Required work:
Copy the passage on preparing source data from "Depending on the" to "data for MySQL.", word for word.

Passage:
◆ ◆ ◆ ◆ ◆ ◆ ◆

Depending on the source, numerous minor processing steps may be
needed to preen the data into final format. The ability to specify
arbitrary processing on a field-wise (or even file-wise) basis is
an indispensable feature of the configuration file.
A few examples come from using Filemaker as a data source. Filemaker
encodes newlines embedded within text fields as control-K (ASCII
character 13) characters. Fields where this may be an issue must
have those characters translated into legitimate newline characters
before input into the online database. Similarly, Filemaker uses
a control-K separated list of words to represent a set of multiple
checkboxes in a single field. By translating the control-K characters
to commas in this case, those fields can be used as "SET"-type
data for MySQL.
Dates and times often need reworking. The translation routine
applied in this case relies on the very permissive str2time
routine from Perl's Date::Parse module (available on CPAN).
It will correctly read a broad variety of dates. Once read, a date
can then be processed into the desired "YYYY-MM-DD" format.

◆ ◆ ◆ ◆ ◆ ◆ ◆

Dataset items

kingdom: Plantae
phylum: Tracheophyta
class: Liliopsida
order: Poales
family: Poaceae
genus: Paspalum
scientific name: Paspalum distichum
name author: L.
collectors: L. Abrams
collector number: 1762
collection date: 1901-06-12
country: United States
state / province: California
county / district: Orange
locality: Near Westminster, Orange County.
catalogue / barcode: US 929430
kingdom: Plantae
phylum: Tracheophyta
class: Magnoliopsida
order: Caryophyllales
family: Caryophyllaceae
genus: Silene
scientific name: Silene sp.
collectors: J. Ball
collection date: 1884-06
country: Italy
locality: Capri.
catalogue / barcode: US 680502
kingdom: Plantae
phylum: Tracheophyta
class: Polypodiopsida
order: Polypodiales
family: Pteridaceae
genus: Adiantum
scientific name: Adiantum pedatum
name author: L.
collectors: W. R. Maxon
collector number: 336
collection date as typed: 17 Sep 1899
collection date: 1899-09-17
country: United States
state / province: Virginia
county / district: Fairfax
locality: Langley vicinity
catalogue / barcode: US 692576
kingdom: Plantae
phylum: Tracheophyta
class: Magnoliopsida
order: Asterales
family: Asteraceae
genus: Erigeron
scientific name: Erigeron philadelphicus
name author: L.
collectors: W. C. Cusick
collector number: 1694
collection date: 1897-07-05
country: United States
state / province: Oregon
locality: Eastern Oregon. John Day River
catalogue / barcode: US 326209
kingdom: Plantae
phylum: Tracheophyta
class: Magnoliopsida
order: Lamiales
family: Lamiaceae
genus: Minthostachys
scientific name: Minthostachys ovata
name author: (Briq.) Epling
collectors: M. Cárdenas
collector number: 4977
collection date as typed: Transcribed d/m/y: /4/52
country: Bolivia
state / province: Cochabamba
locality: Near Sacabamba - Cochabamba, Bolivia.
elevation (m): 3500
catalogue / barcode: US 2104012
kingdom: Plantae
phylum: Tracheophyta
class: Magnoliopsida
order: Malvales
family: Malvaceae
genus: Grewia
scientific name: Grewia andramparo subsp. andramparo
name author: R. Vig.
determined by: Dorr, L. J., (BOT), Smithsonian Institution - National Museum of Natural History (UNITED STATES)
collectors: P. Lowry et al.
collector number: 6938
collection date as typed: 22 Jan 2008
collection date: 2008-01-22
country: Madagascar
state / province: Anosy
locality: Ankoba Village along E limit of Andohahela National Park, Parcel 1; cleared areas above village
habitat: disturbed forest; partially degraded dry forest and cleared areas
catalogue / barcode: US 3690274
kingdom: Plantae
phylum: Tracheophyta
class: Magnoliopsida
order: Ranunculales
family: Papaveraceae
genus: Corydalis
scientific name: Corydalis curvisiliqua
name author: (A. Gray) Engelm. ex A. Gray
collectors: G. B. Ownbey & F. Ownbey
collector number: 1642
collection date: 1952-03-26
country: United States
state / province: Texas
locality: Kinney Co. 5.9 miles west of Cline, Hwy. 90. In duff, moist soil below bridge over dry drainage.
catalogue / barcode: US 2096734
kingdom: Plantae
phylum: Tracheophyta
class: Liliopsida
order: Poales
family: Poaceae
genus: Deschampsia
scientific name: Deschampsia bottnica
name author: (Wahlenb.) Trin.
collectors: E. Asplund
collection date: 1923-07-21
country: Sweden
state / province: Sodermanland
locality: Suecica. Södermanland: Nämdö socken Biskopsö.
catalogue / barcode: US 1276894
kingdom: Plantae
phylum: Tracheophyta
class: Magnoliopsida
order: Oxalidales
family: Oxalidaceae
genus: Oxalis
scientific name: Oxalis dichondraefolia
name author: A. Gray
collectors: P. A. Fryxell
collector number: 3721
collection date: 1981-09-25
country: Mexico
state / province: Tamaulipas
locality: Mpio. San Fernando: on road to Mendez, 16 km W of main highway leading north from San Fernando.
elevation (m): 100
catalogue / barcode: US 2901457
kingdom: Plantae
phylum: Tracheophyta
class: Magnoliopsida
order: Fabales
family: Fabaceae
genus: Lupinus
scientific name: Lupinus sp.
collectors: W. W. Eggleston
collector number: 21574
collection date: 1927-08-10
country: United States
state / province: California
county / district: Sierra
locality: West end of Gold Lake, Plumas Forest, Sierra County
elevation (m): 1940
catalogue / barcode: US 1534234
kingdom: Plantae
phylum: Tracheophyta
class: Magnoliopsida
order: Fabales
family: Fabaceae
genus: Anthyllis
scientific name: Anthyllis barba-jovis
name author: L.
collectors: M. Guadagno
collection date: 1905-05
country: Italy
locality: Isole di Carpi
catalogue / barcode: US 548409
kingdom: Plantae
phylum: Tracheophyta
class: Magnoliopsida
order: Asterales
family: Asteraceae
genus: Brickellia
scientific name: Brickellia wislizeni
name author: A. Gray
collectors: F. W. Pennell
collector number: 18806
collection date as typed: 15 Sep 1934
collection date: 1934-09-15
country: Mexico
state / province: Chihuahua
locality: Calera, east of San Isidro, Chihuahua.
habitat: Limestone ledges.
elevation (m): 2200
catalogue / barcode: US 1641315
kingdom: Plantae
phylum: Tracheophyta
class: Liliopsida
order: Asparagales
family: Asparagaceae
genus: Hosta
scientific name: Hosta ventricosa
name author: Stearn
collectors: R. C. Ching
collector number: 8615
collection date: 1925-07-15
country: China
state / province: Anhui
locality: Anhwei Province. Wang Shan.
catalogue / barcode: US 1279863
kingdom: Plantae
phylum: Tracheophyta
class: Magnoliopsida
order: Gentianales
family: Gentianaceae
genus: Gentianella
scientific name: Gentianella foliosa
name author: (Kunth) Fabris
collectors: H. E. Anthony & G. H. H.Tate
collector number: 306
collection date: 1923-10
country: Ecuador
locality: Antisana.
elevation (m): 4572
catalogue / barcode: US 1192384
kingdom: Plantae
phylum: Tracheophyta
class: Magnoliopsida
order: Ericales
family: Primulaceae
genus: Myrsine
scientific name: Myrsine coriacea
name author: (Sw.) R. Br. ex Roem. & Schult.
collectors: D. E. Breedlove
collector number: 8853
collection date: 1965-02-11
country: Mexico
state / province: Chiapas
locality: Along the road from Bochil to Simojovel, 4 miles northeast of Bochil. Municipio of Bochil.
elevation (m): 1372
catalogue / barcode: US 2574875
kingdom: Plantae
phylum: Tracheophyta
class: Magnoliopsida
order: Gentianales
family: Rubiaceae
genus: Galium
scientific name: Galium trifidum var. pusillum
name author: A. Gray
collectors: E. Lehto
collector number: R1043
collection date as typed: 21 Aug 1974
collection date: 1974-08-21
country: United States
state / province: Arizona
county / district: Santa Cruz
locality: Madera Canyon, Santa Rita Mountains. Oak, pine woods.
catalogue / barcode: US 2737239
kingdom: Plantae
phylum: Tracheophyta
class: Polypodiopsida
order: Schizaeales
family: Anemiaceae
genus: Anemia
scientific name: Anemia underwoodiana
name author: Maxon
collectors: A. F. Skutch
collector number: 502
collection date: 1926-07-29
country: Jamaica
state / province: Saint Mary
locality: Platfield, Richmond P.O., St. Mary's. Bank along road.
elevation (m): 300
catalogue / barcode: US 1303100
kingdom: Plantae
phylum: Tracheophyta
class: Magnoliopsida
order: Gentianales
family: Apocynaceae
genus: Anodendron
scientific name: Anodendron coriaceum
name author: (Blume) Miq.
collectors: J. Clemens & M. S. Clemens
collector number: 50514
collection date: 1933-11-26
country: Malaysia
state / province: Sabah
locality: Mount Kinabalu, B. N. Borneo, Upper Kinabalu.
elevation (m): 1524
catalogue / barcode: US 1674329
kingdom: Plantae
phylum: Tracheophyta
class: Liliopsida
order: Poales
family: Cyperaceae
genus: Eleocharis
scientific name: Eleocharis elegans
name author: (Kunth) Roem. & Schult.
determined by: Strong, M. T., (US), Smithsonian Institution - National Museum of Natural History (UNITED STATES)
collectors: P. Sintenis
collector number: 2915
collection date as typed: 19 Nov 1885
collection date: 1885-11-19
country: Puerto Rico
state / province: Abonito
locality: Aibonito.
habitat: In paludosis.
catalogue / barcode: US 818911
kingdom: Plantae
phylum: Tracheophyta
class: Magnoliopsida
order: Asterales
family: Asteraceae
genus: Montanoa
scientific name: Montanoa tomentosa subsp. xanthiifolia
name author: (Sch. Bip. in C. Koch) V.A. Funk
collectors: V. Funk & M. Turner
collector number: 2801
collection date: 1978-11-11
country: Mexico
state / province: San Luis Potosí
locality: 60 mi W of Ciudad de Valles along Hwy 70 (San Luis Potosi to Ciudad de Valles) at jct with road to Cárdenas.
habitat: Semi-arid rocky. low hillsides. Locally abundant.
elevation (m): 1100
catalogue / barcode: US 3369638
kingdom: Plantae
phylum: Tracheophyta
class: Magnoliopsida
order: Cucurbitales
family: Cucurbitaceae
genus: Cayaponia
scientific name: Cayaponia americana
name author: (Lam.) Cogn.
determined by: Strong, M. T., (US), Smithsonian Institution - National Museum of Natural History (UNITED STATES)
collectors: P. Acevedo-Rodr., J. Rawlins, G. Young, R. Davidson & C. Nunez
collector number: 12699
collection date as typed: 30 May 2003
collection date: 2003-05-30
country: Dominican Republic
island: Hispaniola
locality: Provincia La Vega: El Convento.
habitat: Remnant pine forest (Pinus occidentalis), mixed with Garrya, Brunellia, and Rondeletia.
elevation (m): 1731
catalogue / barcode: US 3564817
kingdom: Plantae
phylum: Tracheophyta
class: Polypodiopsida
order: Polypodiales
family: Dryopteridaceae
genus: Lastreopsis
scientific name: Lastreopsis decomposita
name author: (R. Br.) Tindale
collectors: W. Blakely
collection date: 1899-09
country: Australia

◆ ◆ ◆ ◆ ◆ ◆ ◆

Reply:
Depending on the source, numerous minor processing steps may be
needed to preen the data into final format. The ability to specify
arbitrary processing on a field-wise (or even file-wise) basis is
an indispensable feature of the configuration file.
A few examples come from using Filemaker as a data source. Filemaker
encodes newlines embedded within text fields as control-K (ASCII
character 13) characters. Fields where this may be an issue must
have those characters translated into legitimate newline characters
before input into the online database. Similarly, Filemaker uses
a control-K separated list of words to represent a set of multiple
checkboxes in a single field. By translating the control-K characters
to commas in this case, those fields can be used as "SET"-type
data for MySQL.